Copy the data exactly. Images are to be left out.

Provided material:

----------------------------------------

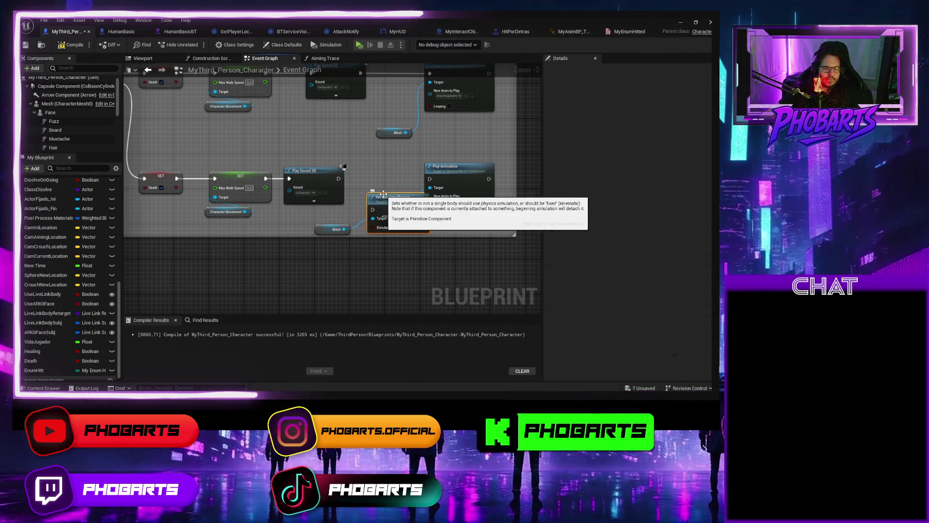
left_click(380, 196)
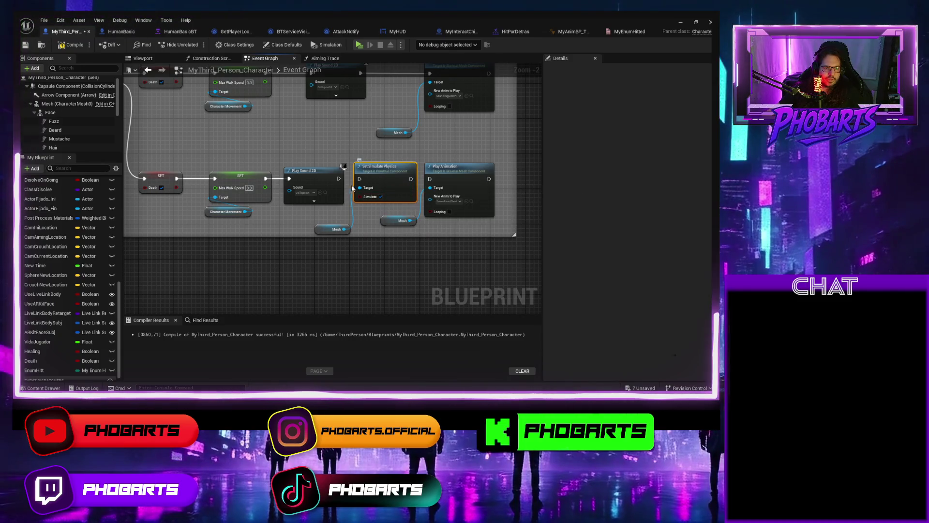
left_click_drag(359, 182, 359, 180)
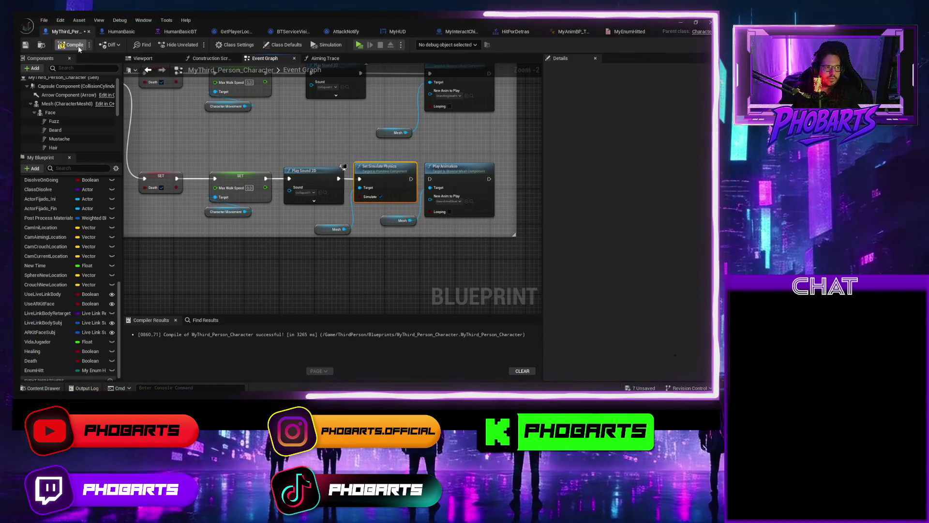
Play-test the new ragdoll death in a new window, then stop the session
left_click(358, 45)
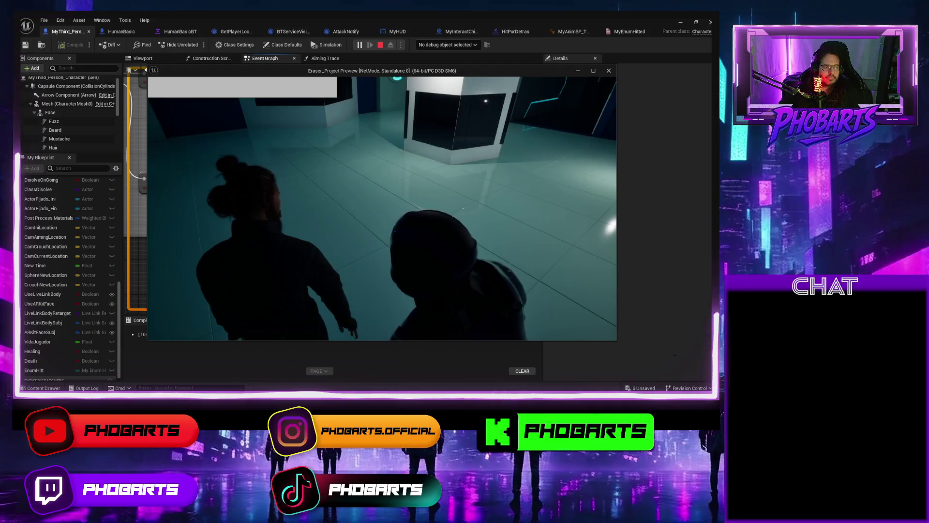
key("Escape")
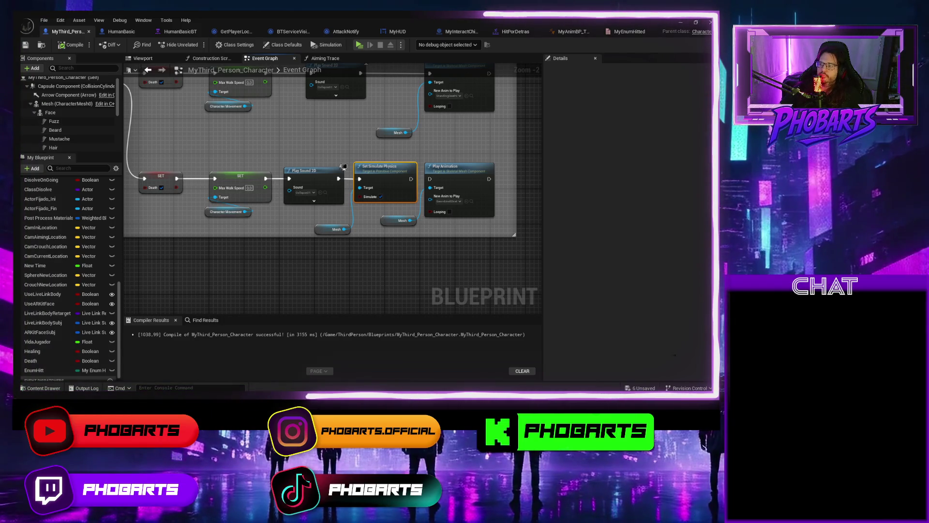
key("ctrl+f")
type("cuervo")
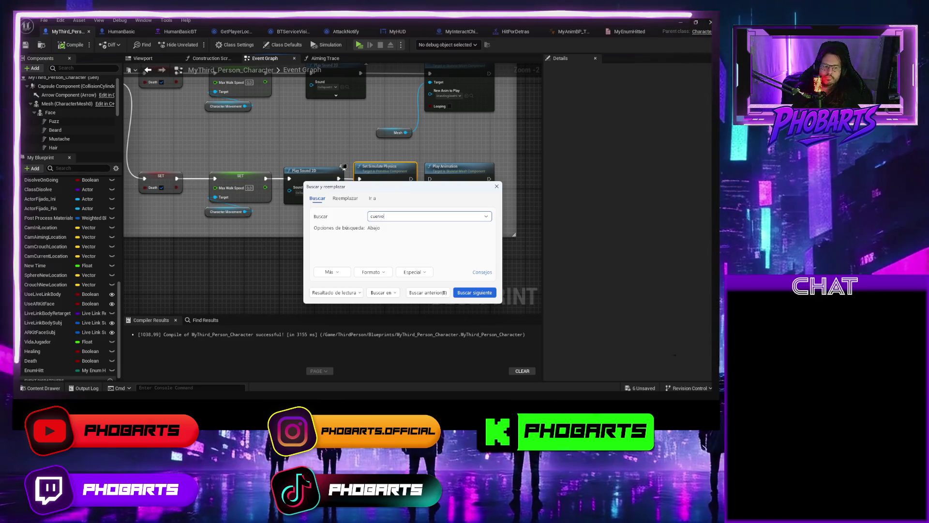
key("Return")
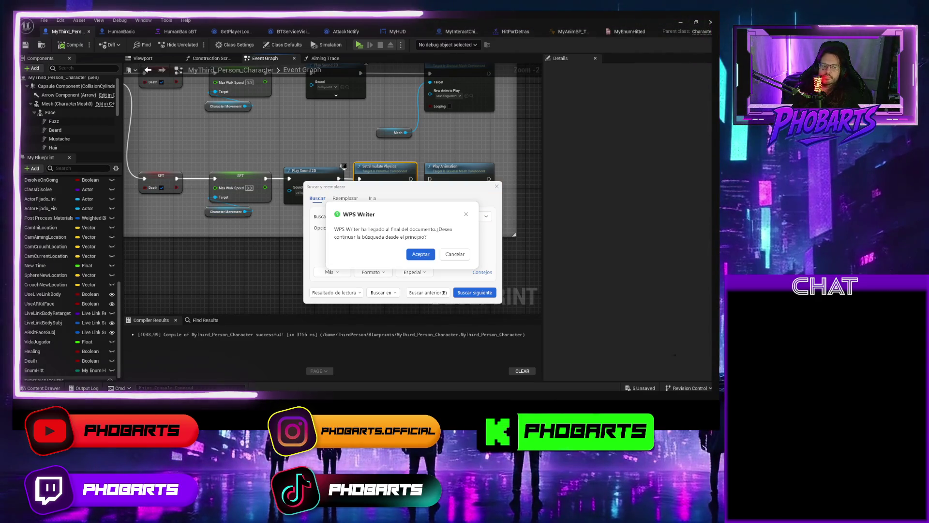
key("Escape")
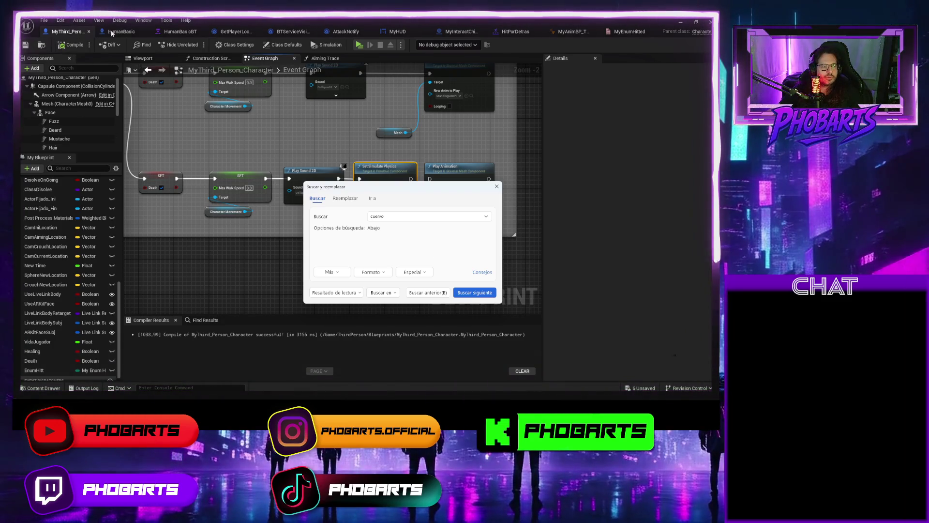
key("Escape")
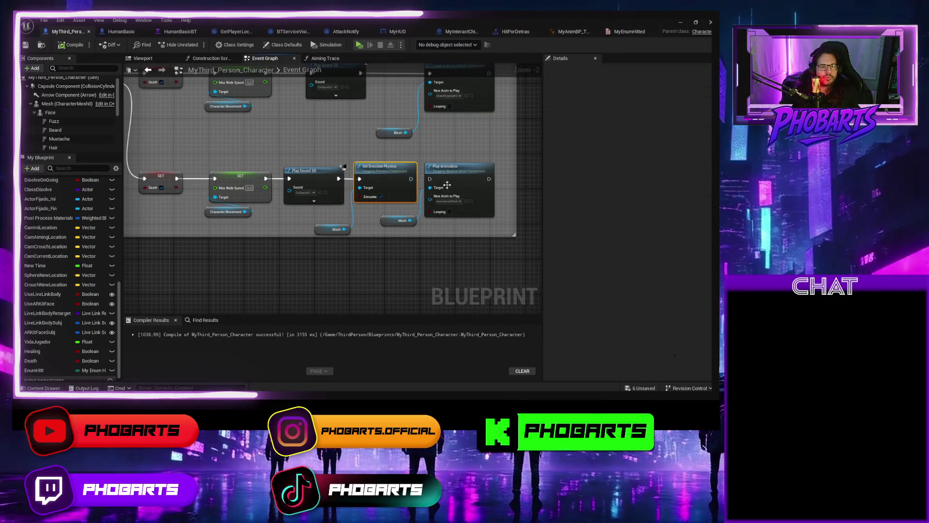
Open the m_med_nrw_body_Physics asset through the Mesh component's BodyAshen skeletal mesh
left_click(67, 104)
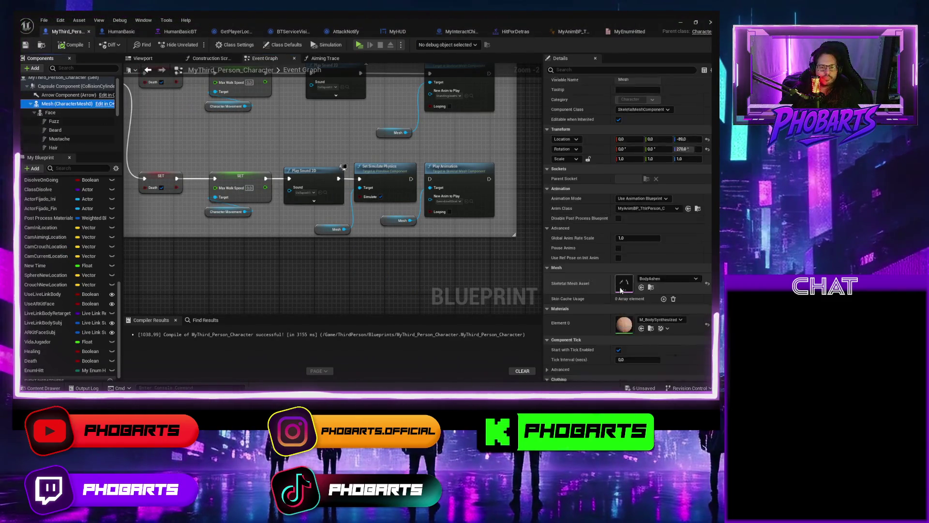
scroll(625, 287, "down", 1)
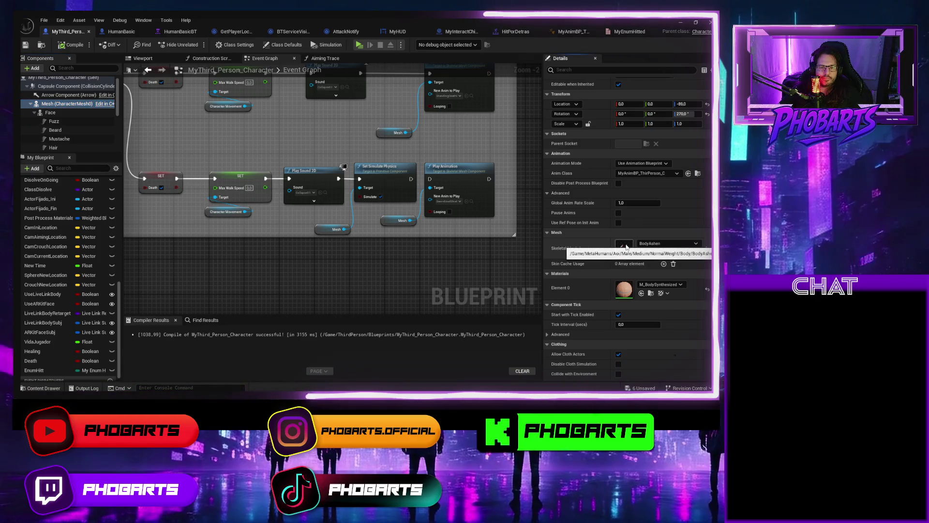
double_click(626, 246)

----------------------------------------

Your response:
left_click(380, 196)
left_click_drag(359, 182, 359, 180)
Play-test the new ragdoll death in a new window, then stop the session
left_click(358, 45)
key("Escape")
key("ctrl+f")
type("cuervo")
key("Return")
key("Escape")
key("Escape")
Open the m_med_nrw_body_Physics asset through the Mesh component's BodyAshen skeletal mesh
left_click(67, 104)
scroll(625, 287, "down", 1)
double_click(626, 246)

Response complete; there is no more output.